What are safety groups?
Safety groups are a collection of companies in the same trade or industry with similar jobsite conditions, work related risks, and hazards encountered during their daily operations under a given insurance policy. You can find New York safety groups for companies in construction, manufacturing, electrical, retail and many other industries.
How do safety groups work?
A Workers’ Compensation safety group offers an alternative approach to securing full statutory Workers’ Compensation coverage for a homogeneous group of companies. Through disciplined underwriting and aggressive risk management, a safety group is able to provide preferred pricing by pooling members’ annual premiums. After deducting claims and administrative costs, profits are returned to members in the form of a dividend.
Are safety groups more stable than self-insured trusts?
A lot of businesses seem to think so. Historically, trusts have had radically variable track records, and 17 self-insured trusts collapsed in New York State alone between 2006 and 2008. Companies in these trusts have become increasingly worried about their ability to pay future workers’ compensation claims due to inadequate funding.

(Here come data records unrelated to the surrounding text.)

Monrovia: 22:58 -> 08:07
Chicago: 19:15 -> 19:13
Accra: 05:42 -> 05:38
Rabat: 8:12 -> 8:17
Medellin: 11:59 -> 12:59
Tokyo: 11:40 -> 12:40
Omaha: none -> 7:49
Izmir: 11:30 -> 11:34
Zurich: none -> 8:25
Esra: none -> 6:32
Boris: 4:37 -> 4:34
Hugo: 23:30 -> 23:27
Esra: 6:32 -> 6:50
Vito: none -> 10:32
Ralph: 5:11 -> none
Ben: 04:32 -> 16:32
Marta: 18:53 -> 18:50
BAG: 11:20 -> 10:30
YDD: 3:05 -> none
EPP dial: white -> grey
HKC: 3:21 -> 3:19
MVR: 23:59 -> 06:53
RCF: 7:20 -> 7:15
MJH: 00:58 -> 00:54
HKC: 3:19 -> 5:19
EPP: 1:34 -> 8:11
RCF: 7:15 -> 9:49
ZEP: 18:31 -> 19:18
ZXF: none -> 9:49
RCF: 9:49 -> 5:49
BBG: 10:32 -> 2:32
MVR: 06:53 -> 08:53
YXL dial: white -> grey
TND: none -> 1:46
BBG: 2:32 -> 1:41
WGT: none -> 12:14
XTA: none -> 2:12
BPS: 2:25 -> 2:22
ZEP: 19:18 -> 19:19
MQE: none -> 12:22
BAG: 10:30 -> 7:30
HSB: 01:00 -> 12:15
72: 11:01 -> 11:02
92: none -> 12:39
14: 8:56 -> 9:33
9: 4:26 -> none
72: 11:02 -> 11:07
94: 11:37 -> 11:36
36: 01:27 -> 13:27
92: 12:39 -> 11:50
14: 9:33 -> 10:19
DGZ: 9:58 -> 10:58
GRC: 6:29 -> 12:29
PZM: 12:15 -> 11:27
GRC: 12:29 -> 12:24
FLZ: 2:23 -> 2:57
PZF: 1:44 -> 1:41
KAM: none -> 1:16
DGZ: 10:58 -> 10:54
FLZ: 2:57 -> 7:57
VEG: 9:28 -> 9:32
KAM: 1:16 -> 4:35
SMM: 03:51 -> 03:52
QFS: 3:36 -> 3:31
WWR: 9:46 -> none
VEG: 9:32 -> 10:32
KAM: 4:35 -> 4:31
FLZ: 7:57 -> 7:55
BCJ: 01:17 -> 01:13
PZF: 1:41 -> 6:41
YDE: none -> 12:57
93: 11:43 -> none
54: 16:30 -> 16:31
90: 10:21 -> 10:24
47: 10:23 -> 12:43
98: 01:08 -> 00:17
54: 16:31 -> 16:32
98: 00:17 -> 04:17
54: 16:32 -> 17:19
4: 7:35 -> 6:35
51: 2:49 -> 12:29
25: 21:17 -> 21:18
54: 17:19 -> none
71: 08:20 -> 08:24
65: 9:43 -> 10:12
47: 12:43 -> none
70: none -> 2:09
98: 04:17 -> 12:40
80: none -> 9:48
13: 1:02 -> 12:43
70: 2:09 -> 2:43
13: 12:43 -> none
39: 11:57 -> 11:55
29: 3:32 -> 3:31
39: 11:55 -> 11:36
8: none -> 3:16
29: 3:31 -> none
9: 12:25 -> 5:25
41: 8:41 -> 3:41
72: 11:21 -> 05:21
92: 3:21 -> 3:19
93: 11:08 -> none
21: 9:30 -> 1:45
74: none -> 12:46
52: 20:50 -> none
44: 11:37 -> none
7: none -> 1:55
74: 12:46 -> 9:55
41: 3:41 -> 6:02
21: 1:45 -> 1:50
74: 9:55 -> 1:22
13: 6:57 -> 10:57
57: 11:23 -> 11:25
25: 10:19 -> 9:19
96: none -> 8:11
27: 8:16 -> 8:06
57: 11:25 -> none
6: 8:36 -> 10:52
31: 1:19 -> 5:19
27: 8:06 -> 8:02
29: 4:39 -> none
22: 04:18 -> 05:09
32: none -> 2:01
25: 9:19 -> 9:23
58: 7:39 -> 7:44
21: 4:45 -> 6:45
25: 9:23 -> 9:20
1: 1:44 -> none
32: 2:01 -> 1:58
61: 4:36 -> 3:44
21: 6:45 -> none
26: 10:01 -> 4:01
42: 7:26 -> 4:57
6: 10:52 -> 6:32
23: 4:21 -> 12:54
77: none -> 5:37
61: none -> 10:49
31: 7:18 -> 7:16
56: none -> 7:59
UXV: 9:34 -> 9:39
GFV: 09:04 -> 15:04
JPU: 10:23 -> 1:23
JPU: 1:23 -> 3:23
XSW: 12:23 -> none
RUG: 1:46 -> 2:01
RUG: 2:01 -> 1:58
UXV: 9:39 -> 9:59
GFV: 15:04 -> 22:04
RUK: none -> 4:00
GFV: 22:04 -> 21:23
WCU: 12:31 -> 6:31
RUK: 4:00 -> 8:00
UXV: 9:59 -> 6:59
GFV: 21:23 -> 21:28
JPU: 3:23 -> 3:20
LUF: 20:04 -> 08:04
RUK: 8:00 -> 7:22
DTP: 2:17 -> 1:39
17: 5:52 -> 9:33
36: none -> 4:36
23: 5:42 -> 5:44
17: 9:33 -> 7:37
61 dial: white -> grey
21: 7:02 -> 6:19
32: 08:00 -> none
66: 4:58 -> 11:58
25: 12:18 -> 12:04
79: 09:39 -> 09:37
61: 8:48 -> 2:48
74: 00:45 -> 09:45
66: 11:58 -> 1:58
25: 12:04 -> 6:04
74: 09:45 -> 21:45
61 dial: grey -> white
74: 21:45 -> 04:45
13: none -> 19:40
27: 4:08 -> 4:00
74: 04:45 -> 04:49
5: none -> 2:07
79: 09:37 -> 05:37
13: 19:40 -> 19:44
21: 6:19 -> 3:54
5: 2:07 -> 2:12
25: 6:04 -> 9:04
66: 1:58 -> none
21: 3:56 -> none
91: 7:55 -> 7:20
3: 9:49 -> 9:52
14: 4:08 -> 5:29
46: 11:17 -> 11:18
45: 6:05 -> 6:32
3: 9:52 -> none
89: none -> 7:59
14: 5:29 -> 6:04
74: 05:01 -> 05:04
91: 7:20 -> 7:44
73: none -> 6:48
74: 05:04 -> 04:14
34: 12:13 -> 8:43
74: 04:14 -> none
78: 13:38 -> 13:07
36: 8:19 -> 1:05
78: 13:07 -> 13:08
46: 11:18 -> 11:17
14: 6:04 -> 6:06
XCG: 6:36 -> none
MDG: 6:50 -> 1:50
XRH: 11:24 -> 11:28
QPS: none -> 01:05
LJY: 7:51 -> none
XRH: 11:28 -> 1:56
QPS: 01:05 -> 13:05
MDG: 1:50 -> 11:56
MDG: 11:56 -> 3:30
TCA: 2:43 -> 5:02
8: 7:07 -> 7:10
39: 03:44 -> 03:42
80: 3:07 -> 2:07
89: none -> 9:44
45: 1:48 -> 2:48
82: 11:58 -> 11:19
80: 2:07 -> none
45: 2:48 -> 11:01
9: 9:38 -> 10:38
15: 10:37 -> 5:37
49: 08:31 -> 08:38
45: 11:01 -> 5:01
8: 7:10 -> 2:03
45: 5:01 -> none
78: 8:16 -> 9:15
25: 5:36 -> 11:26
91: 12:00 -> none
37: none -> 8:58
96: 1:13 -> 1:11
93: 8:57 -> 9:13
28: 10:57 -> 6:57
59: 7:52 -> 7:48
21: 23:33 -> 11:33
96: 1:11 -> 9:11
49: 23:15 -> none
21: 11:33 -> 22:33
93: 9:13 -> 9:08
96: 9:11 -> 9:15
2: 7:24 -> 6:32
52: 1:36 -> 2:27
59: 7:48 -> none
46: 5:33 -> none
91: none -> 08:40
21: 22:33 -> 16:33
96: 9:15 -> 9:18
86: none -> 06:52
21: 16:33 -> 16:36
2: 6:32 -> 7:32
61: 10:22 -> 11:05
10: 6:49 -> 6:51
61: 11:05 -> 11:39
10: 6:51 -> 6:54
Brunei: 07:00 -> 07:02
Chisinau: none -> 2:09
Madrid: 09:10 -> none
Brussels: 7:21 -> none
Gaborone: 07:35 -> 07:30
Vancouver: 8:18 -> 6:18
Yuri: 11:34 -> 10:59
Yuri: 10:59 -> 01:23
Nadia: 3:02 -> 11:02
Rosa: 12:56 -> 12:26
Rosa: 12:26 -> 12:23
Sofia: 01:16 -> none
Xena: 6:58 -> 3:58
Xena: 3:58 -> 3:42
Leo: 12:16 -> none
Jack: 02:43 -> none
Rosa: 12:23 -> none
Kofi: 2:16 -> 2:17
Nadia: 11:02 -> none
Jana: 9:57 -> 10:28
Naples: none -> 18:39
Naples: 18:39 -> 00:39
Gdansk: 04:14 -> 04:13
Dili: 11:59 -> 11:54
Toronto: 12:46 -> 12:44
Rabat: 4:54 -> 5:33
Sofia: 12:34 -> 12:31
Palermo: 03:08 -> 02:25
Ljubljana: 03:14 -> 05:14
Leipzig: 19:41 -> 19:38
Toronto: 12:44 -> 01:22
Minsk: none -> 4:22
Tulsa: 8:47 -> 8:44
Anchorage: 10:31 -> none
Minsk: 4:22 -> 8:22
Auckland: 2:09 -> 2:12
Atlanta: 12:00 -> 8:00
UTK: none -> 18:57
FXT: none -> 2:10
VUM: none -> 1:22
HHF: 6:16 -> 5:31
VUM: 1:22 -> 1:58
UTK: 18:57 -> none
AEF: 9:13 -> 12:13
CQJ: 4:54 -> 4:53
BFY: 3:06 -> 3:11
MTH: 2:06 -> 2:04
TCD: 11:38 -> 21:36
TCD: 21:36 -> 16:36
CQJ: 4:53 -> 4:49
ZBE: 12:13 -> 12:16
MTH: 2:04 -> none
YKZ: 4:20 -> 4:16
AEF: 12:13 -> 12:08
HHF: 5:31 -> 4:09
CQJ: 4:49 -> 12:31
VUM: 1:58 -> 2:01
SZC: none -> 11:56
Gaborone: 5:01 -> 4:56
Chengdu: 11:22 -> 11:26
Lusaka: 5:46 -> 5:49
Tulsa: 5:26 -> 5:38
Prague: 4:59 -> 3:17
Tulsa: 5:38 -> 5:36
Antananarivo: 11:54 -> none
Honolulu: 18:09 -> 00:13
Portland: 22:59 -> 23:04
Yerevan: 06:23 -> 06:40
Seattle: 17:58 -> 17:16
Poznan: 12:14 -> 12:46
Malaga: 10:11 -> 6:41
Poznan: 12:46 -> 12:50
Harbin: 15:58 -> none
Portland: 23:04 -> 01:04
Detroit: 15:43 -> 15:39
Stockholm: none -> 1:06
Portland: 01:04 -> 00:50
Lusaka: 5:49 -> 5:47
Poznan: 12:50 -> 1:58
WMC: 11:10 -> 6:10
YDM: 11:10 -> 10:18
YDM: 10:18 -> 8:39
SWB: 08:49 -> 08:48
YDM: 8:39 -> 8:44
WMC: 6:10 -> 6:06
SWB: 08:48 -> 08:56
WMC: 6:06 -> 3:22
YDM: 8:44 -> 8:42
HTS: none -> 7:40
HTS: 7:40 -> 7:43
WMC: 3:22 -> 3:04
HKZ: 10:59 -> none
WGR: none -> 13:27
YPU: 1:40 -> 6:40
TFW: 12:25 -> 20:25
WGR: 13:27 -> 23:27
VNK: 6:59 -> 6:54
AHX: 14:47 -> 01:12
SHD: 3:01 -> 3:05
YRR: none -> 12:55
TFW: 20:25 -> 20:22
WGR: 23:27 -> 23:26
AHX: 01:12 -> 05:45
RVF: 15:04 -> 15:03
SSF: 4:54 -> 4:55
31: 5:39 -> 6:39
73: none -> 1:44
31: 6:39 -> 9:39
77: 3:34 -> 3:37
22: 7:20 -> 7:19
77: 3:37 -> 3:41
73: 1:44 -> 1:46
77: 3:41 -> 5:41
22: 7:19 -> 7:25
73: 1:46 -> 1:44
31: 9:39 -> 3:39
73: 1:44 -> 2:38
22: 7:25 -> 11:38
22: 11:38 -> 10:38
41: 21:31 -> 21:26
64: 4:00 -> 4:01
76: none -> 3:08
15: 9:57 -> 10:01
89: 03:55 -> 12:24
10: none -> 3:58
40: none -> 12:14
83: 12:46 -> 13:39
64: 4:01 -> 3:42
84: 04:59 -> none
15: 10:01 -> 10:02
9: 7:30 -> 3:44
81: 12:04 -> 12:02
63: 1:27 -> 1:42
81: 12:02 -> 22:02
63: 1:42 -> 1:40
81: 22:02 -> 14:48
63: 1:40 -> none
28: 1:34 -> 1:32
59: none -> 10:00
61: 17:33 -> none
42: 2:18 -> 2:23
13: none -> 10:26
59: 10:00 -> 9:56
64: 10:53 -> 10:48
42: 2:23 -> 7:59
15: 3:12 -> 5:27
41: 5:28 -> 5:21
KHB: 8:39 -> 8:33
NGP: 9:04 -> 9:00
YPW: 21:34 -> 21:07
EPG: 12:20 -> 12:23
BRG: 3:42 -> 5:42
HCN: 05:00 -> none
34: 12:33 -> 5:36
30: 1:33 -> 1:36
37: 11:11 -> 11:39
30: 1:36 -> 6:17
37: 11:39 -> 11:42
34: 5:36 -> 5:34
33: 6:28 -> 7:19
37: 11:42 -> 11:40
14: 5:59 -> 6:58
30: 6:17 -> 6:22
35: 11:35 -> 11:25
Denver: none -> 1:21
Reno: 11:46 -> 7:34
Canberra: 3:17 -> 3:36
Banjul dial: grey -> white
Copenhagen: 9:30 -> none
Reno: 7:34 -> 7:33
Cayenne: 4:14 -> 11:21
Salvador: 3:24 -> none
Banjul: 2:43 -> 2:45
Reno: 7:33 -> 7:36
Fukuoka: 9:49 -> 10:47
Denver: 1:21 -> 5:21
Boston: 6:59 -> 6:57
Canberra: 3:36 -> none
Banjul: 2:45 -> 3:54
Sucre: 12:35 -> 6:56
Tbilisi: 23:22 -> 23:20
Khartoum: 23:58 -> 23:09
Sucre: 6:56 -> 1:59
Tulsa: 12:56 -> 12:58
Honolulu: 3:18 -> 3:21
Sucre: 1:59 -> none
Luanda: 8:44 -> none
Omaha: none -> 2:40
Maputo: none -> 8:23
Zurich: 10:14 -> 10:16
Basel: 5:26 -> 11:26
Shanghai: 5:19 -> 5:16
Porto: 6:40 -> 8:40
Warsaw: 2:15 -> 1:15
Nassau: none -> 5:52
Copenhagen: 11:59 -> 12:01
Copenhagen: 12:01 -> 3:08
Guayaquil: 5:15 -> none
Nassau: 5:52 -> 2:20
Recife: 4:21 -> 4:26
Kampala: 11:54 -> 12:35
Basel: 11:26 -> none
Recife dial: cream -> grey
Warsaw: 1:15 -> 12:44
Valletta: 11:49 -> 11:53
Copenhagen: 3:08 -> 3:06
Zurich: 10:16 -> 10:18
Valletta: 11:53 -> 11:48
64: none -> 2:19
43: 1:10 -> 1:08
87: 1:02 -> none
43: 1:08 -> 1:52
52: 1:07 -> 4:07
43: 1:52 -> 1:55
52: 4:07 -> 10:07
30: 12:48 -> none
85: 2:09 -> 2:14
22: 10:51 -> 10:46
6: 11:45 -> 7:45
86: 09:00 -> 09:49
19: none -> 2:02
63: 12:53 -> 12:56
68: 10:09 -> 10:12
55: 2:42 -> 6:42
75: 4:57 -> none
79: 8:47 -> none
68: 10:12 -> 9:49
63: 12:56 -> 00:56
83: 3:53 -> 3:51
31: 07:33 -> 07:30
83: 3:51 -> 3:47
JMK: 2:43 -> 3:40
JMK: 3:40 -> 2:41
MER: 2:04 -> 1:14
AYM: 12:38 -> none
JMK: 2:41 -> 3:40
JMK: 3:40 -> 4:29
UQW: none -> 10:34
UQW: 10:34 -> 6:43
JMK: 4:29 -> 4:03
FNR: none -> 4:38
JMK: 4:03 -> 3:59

As a result, safety groups have seen a migration over the past several years of entities previously covered by self-insured trusts.
When you join a trust, you’re not actually purchasing an insurance policy, so you’re not actually transferring your risk exposure or liability to an entity such as an insurance company; you’re transferring the liability to members of the trust. In contrast, safety groups offer a fully insured, low risk, low cost alternative to private insurance carrier plans and self-insurance, with significant benefits including …
- Discounted insurance costs
- No exposure to joint and several liability (unlike Self-Insured Trusts).
- A comprehensive service package
- Year-end cash dividends
- Reinsurance protection
- Return-to-work plan implementation following early medical monitoring activities
- Claims reductions through safety program development and implementation
- Improved morale and employee productivity
- A competitive advantage over your competition who are still tied down to traditional insurance policies
The concept of New York safety groups is certainly nothing new. Their formation was authorized by Section 97 of the 1913 Workers' Compensation Law. But in these tough economic times of increasing workers’ compensation costs, businesses are forced to come up with new strategies for trimming costs and protecting their bottom lines, and safety groups are gaining popularity as the timely, affordable and efficient solution many New York businesses need to stay competitive.